● Extract to read:
········

The paper's core idea: perform masking and reconstruction in feature space (rather than input space), thereby preserving the input pipeline while aligning the reconstruction objective with the segmentation objective—since the reconstructed features are fed directly into the segmentation decoder for pixel classification.

Method¶

Overall Architecture¶

MRM is inserted as an auxiliary task into an existing UDA pipeline. A masking operation is applied to the encoder output features \(f^t = E(x^t)\); a lightweight Rebuilder \(R(\cdot)\) then reconstructs the masked features, which are subsequently passed to the decoder \(D(\cdot)\) for classification. At inference time, the Rebuilder is removed entirely, incurring zero additional inference overhead. The overall optimization objective is \(\mathcal{L}_{overall} = \mathcal{L}_{sup} + \mathcal{L}_{uda} + \lambda\mathcal{L}_{mrm}\).

········

● Dataset entries:
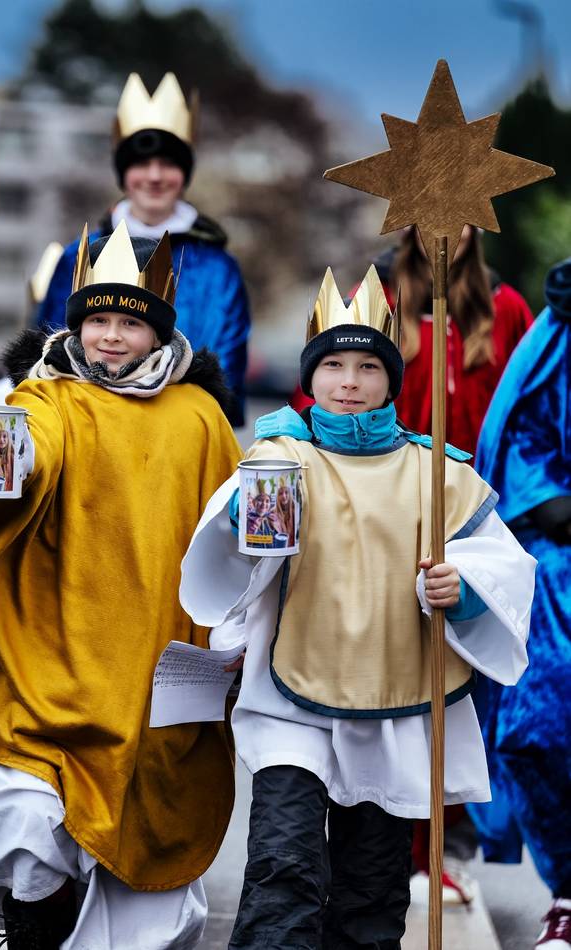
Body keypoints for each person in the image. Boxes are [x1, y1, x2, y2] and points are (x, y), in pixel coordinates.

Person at [0, 221, 241, 950]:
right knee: (28, 822)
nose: (111, 337)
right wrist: (1, 453)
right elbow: (18, 451)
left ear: (157, 333)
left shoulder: (199, 418)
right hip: (44, 649)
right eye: (98, 320)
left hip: (148, 659)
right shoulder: (45, 399)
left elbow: (229, 528)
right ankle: (32, 935)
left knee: (141, 829)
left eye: (129, 323)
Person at [180, 265, 535, 949]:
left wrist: (460, 588)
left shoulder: (437, 472)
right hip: (292, 701)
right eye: (334, 365)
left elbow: (501, 564)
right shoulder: (279, 458)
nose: (349, 382)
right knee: (284, 865)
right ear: (310, 377)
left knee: (372, 886)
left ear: (391, 379)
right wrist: (239, 533)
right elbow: (222, 561)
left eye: (367, 366)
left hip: (396, 705)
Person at [36, 72, 250, 426]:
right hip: (86, 421)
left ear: (184, 173)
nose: (154, 176)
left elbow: (227, 364)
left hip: (182, 426)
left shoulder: (218, 267)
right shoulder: (79, 256)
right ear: (124, 173)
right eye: (141, 163)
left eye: (168, 164)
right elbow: (50, 345)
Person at [472, 257, 571, 949]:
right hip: (563, 562)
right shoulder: (558, 329)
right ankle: (568, 887)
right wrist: (550, 500)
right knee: (538, 732)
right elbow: (524, 429)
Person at [292, 225, 533, 457]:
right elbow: (327, 389)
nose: (445, 230)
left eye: (460, 218)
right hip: (392, 476)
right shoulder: (373, 301)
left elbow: (534, 403)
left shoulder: (506, 307)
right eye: (431, 218)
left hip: (484, 482)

········

● Directions:
(1) Translate this sentence from the MRM excerpt into Spanish: "At inference time, the Rebuilder is removed entirely, incurring zero additional inference overhead."
(2) Return the words of the MRM excerpt between "The paper's core" and "for pixel classification.", inclusive.
Use only the MRM excerpt as your source, not the entries.

● Exercise results:
(1) En el momento de la inferencia, el Rebuilder se elimina por completo, sin generar ningún costo adicional de inferencia.

(2)
The paper's core idea: perform masking and reconstruction in feature space (rather than input space), thereby preserving the input pipeline while aligning the reconstruction objective with the segmentation objective—since the reconstructed features are fed directly into the segmentation decoder for pixel classification.